Again, though, I have not read the essays in this volume, which may say something completely different than what the publisher’s description says.
How do you see it, Prof. Mathewes?
Well, that’s very useful for me. It maps on to what I’ve encountered when law profs & rel profs get together sometimes. On our side many of us don’t grapple with the pragmatic fact that, well, the religion clause is there, you know? I’m a huge evangelist for people reading Asad, and Dressler’s stuff is terrific, and there are many others (Fish is sharp on this, though sometimes annoying, I grant you). There’s a glib way of talking about religion as wholly a product of western colonialism, and I grant you that you can find that all too easily in a lot of the literature. But it’s also the case that the recognition of the charged & contingent history of the development of the category of “religion”–a fact that has gotten a great deal more attention in recent years in relstud than it did before–needn’t move in silly political ways; I actually think (unlike, perhaps, Asad), that claims like this are possibly even–dare I say?–true; and if that’s the case, then it opens up a huge front, as what looks like a “natural kind” and is (I think) treated as such in the Constitution may need to be re-thought. (I take it that this is what Winnie Sullivan, among others, are trying to do, no?) All within the admission that the research of some ill-clad profs won’t change the constitution. Anyway, this issue seems to me really, really important, over the long term. May this blog go from strength to strength…
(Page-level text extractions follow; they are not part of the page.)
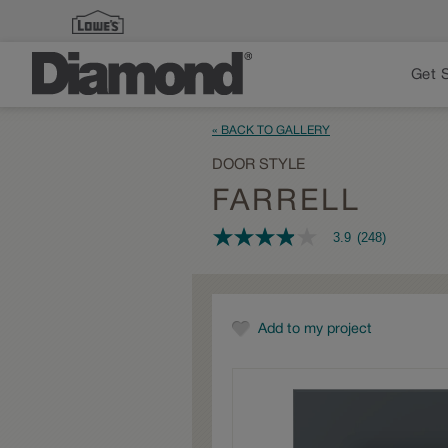
Get 
« BACK TO GALLERY
DOOR STYLE
FARRELL
3.9
(248)
3.9
out
of
5
stars,
average
Add to my project
rating
value.
Read
248
Reviews.
Same
page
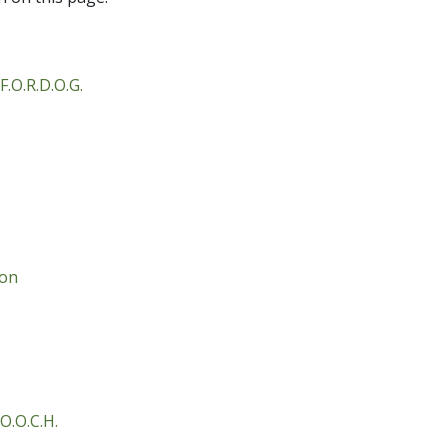
F.O.R.D.O.G.
ion
O.O.C.H.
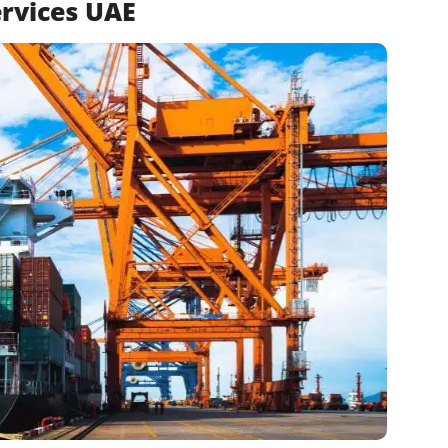
rvices UAE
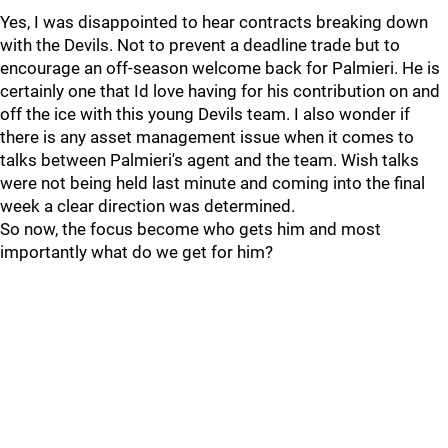
Yes, I was disappointed to hear contracts breaking down
with the Devils. Not to prevent a deadline trade but to
encourage an off-season welcome back for Palmieri. He is
certainly one that Id love having for his contribution on and
off the ice with this young Devils team. I also wonder if
there is any asset management issue when it comes to
talks between Palmieri's agent and the team. Wish talks
were not being held last minute and coming into the final
week a clear direction was determined.
So now, the focus become who gets him and most
importantly what do we get for him?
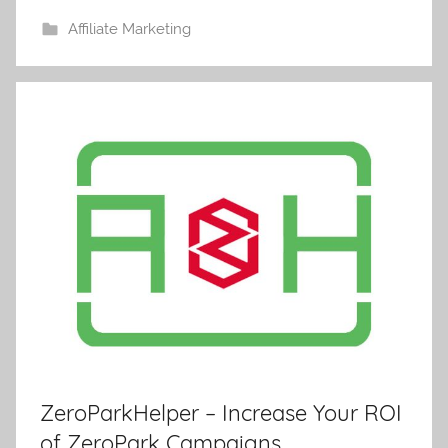
Affiliate Marketing
ZeroParkHelper – Increase Your ROI
of ZeroPark Campaigns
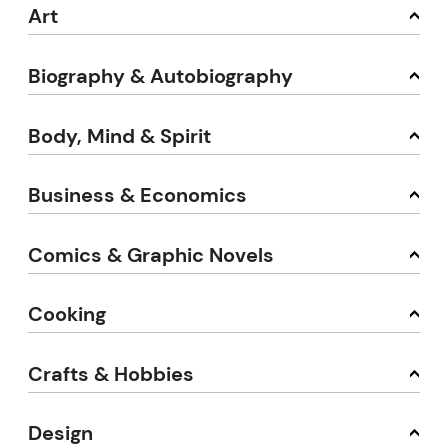
Art
Biography & Autobiography
Body, Mind & Spirit
Business & Economics
Comics & Graphic Novels
Cooking
Crafts & Hobbies
Design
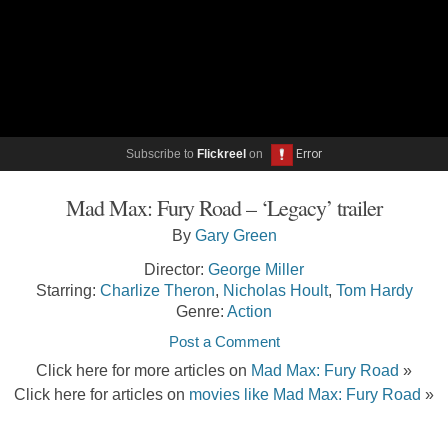
Subscribe to
Flickreel
on
Mad Max: Fury Road – ‘Legacy’ trailer
By
Gary Green
Director:
George Miller
Starring:
Charlize Theron
,
Nicholas Hoult
,
Tom Hardy
Genre:
Action
Post a Comment
Click here for more articles on
Mad Max: Fury Road
»
Click here for articles on
movies like Mad Max: Fury Road
»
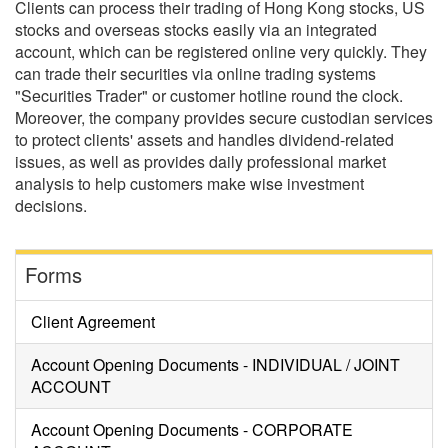
Clients can process their trading of Hong Kong stocks, US
stocks and overseas stocks easily via an integrated
account, which can be registered online very quickly. They
can trade their securities via online trading systems
"Securities Trader" or customer hotline round the clock.
Moreover, the company provides secure custodian services
to protect clients' assets and handles dividend-related
issues, as well as provides daily professional market
analysis to help customers make wise investment
decisions.
Forms
Client Agreement
Account Opening Documents - INDIVIDUAL / JOINT
ACCOUNT
Account Opening Documents - CORPORATE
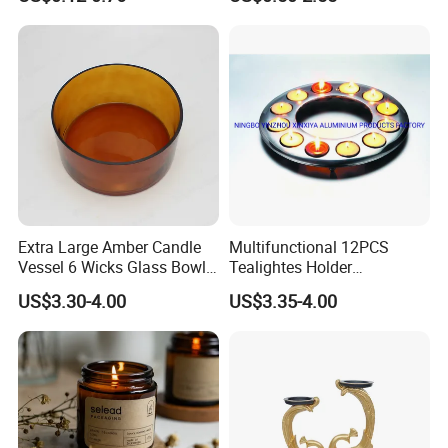
Bamboo Wood Cork Lid 8oz
10oz
Extra Large Amber Candle
Multifunctional 12PCS
Vessel 6 Wicks Glass Bowl
Tealightes Holder
Straight Sided Hand-Blown
Candleholder for Wedding
US$3.30-4.00
US$3.35-4.00
Glass Jar for Scented
Dinner Holiday
Candle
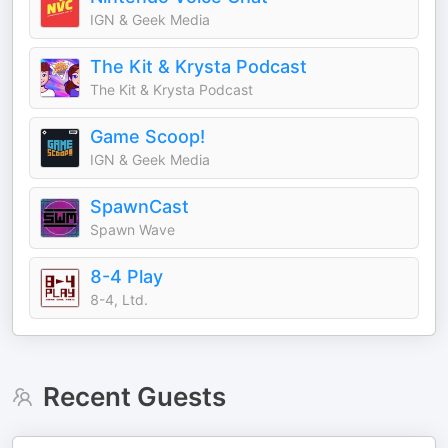
IGN & Geek Media
The Kit & Krysta Podcast
The Kit & Krysta Podcast
Game Scoop!
IGN & Geek Media
SpawnCast
Spawn Wave
8-4 Play
8-4, Ltd.
Recent Guests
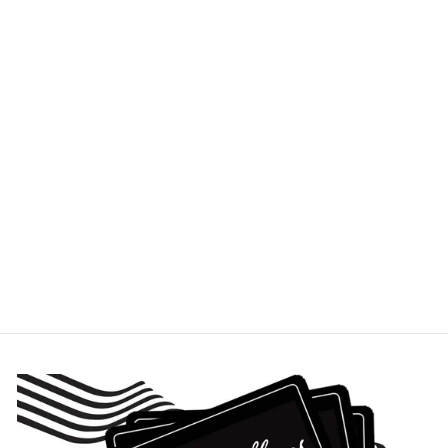
SMALL SCOOP
SHEET 10X14
USA PANS
$19.95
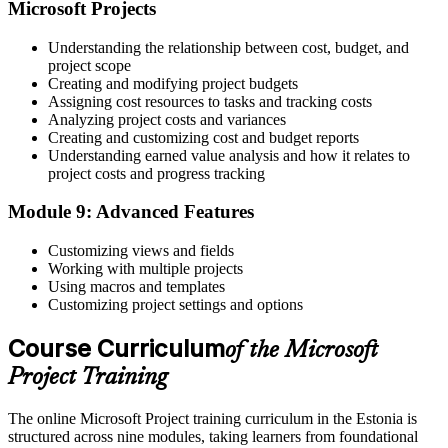
Microsoft Projects
Understanding the relationship between cost, budget, and
project scope
Creating and modifying project budgets
Assigning cost resources to tasks and tracking costs
Analyzing project costs and variances
Creating and customizing cost and budget reports
Understanding earned value analysis and how it relates to
project costs and progress tracking
Module 9: Advanced Features
Customizing views and fields
Working with multiple projects
Using macros and templates
Customizing project settings and options
Course Curriculum
of the Microsoft
Project Training
The online Microsoft Project training curriculum in the Estonia is
structured across nine modules, taking learners from foundational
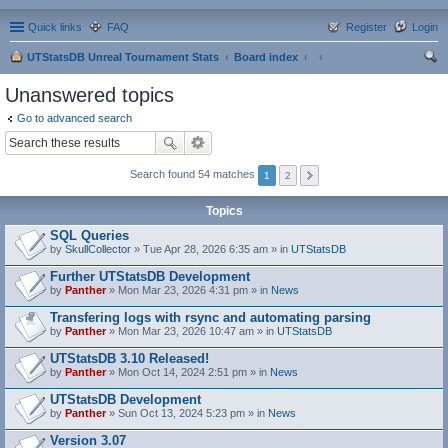
Quick links
FAQ
Register
Login
UTStatsDB Unreal Tournament Stats
Board index
ear
Unanswered topics
ch
Go to advanced search
Search found 54 matches
1
2
Topics
SQL Queries
by
SkullCollector
» Tue Apr 28, 2026 6:35 am » in
UTStatsDB
Further UTStatsDB Development
by
Panther
» Mon Mar 23, 2026 4:31 pm » in
News
Transfering logs with rsync and automating parsing
by
Panther
» Mon Mar 23, 2026 10:47 am » in
UTStatsDB
UTStatsDB 3.10 Released!
by
Panther
» Mon Oct 14, 2024 2:51 pm » in
News
UTStatsDB Development
by
Panther
» Sun Oct 13, 2024 5:23 pm » in
News
Version 3.07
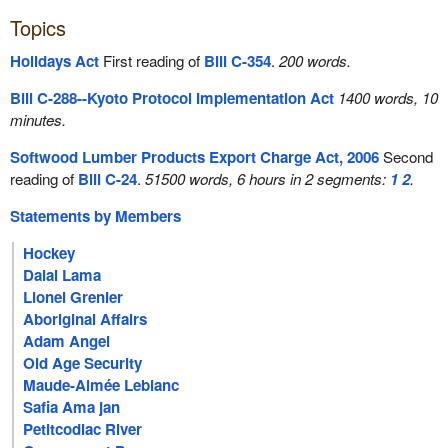
Topics
Holidays Act
First reading of
Bill C-354
.
200 words.
Bill C-288--Kyoto Protocol Implementation Act
1400 words, 10
minutes.
Softwood Lumber Products Export Charge Act, 2006
Second
reading of
Bill C-24
.
51500 words, 6 hours in 2 segments:
1
2
.
Statements by Members
Hockey
Dalai Lama
Lionel Grenier
Aboriginal Affairs
Adam Angel
Old Age Security
Maude-Aimée Leblanc
Safia Ama jan
Petitcodiac River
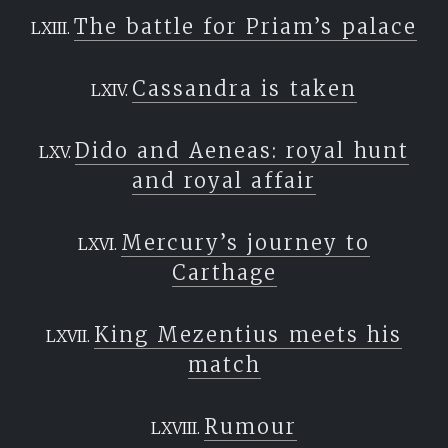
The battle for Priam’s palace
Cassandra is taken
Dido and Aeneas: royal hunt
and royal affair
Mercury’s journey to
Carthage
King Mezentius meets his
match
Rumour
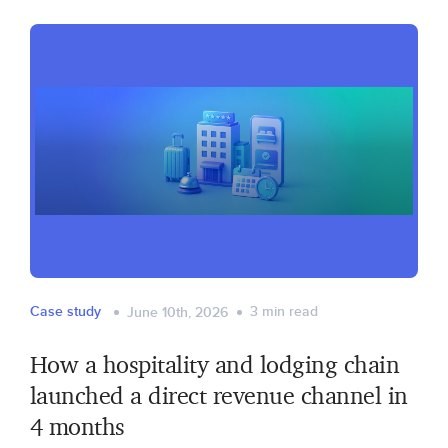
Case study
3
min read
June 10th, 2026
How a hospitality and lodging chain
launched a direct revenue channel in
4 months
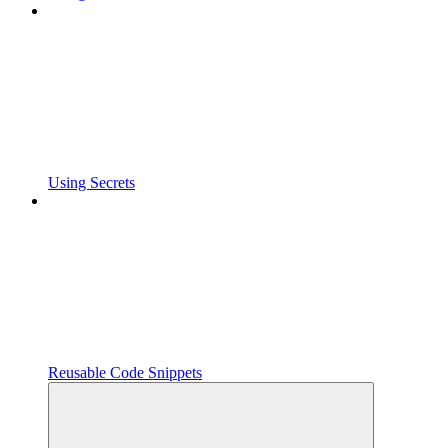
Using Secrets
Reusable Code Snippets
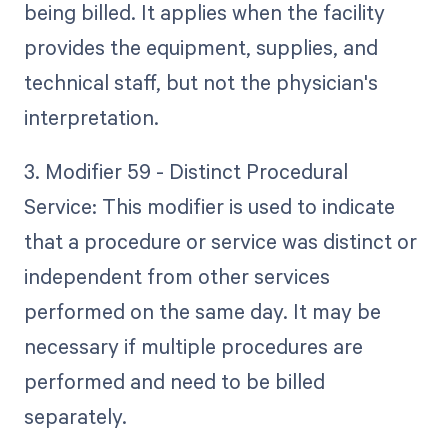
being billed. It applies when the facility
provides the equipment, supplies, and
technical staff, but not the physician's
interpretation.
3. Modifier 59 - Distinct Procedural
Service: This modifier is used to indicate
that a procedure or service was distinct or
independent from other services
performed on the same day. It may be
necessary if multiple procedures are
performed and need to be billed
separately.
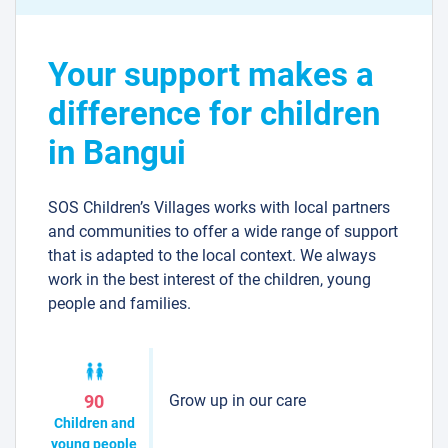
Your support makes a
difference for children
in Bangui
SOS Children’s Villages works with local partners
and communities to offer a wide range of support
that is adapted to the local context. We always
work in the best interest of the children, young
people and families.
Grow up in our care
90
Children and
young people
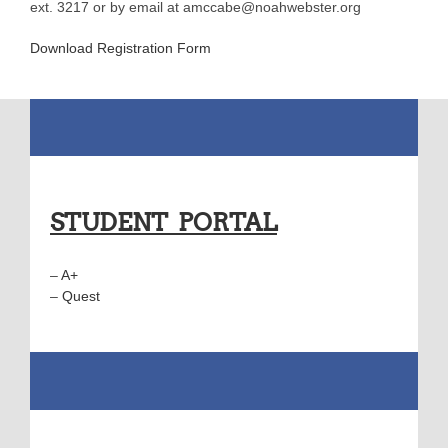
ext. 3217 or by email at amccabe@noahwebster.org
Download Registration Form
STUDENT PORTAL
–
A+
–
Quest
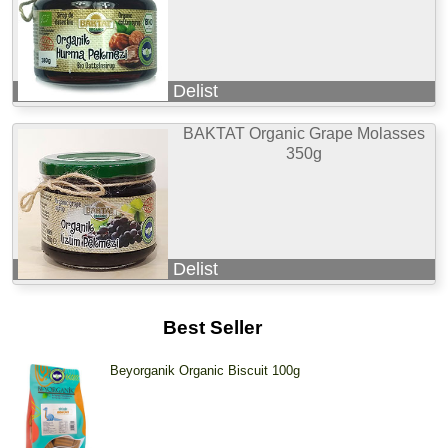
Delist
BAKTAT Organic Grape Molasses
350g
Delist
Best Seller
Beyorganik Organic Biscuit 100g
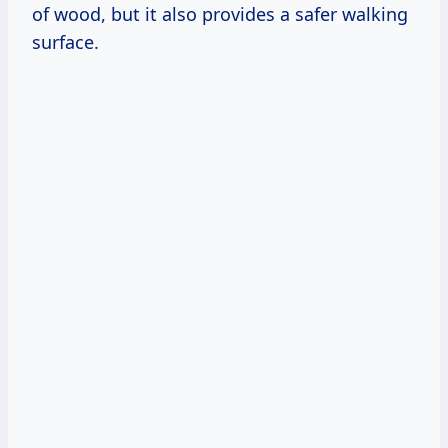
of wood, but it also provides a safer walking
surface.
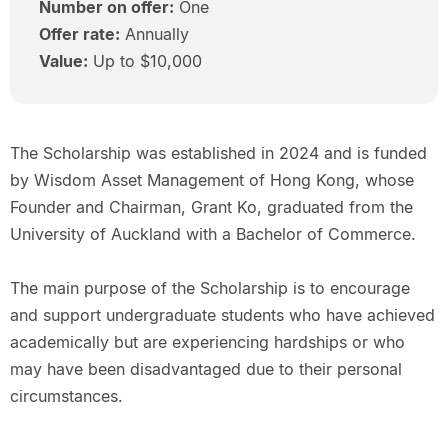
Number on offer:
One
Offer rate:
Annually
Value:
Up to $10,000
The Scholarship was established in 2024 and is funded
by Wisdom Asset Management of Hong Kong, whose
Founder and Chairman, Grant Ko, graduated from the
University of Auckland with a Bachelor of Commerce.
The main purpose of the Scholarship is to encourage
and support undergraduate students who have achieved
academically but are experiencing hardships or who
may have been disadvantaged due to their personal
circumstances.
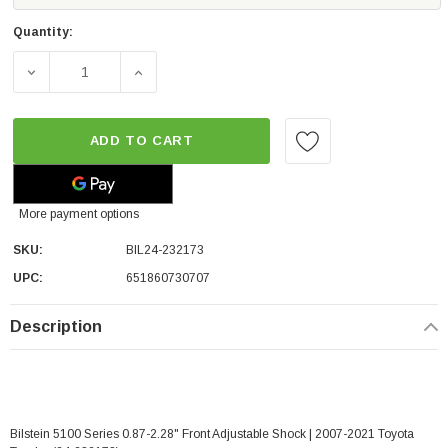
Quantity:
DECREASE QUANTITY OF BILSTEIN 5100 SERIES 0.87-2.28
INCREASE QUANTITY OF BILSTEIN 5100 SER
ADD TO CART
More payment options
SKU:
BIL24-232173
UPC:
651860730707
Description
Bilstein 5100 Series 0.87-2.28" Front Adjustable Shock | 2007-2021 Toyota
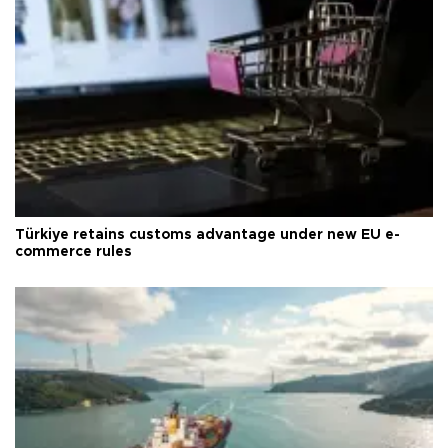
Türkiye retains customs advantage under new EU e-
commerce rules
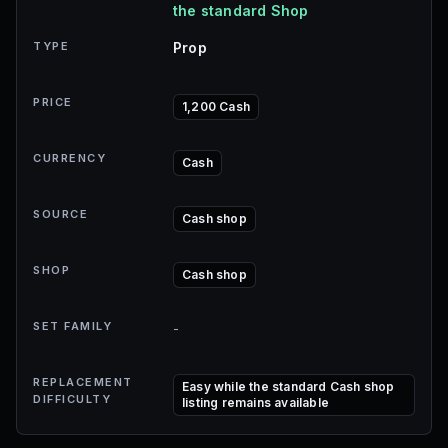
the standard Shop
TYPE
Prop
PRICE
1,200 Cash
CURRENCY
Cash
SOURCE
Cash shop
SHOP
Cash shop
SET FAMILY
-
REPLACEMENT
Easy while the standard Cash shop
DIFFICULTY
listing remains available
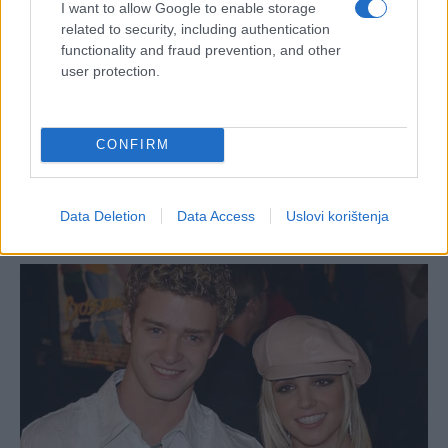
I want to allow Google to enable storage
related to security, including authentication
functionality and fraud prevention, and other
user protection.
CONFIRM
Data Deletion
Data Access
Uslovi korištenja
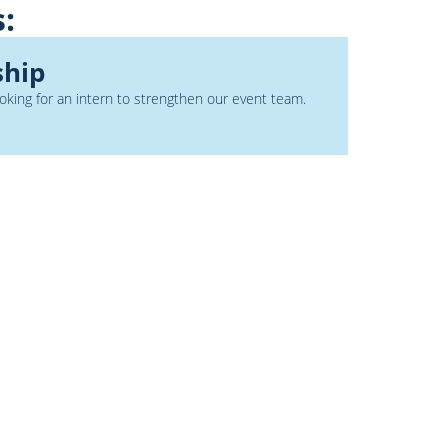
s:
ship
king for an intern to strengthen our event team.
Thanks for the excellent and generous comment. I agree on all fronts, and I do think that this is Sullivan’s general approach. And I also should add that I don’t at all mean to suggest that the work of religious studies scholars which moves along these lines is without value. To the contrary, I think it is both important and interesting. I just think that there is a gulf which is difficult to bridge with legal studies.
Nelson Tebbe published a nice piece recently in the Virginia Law Review which describes some of the distance between the fields — the article is “Nonbelievers” and discusses some other issues too, but you may find it useful.
Thanks much! I believe I have the NT piece in my “to-read” pile. I think this is a big topic in coming years. Cheers, Chuck
My current research focuses on the relationship between first amendment scholarship among legal theorists and critical studies of religion, and my general sense is that legal scholars do find the sort of critique of the concept of religion offered by Asad (and, presumably, the contributors to this volume) of limited use – though you would be in a better position to confirm this than I would, Professor DeGirolami. I wonder, though, if claims that the concept of religion is contingent will necessarily prove unwieldy and/or unattractive to legal scholars. Professor Tebbe offers good reasons to think so, but I think that a common law tradition could be open to the use of contingent terms as indicators of central concepts in the law. If the common law tradition is built upon culturally available concepts and terms, then it shouldn’t surprise us to find that the concept of religion in American jurisprudence is rooted in Western culture and history.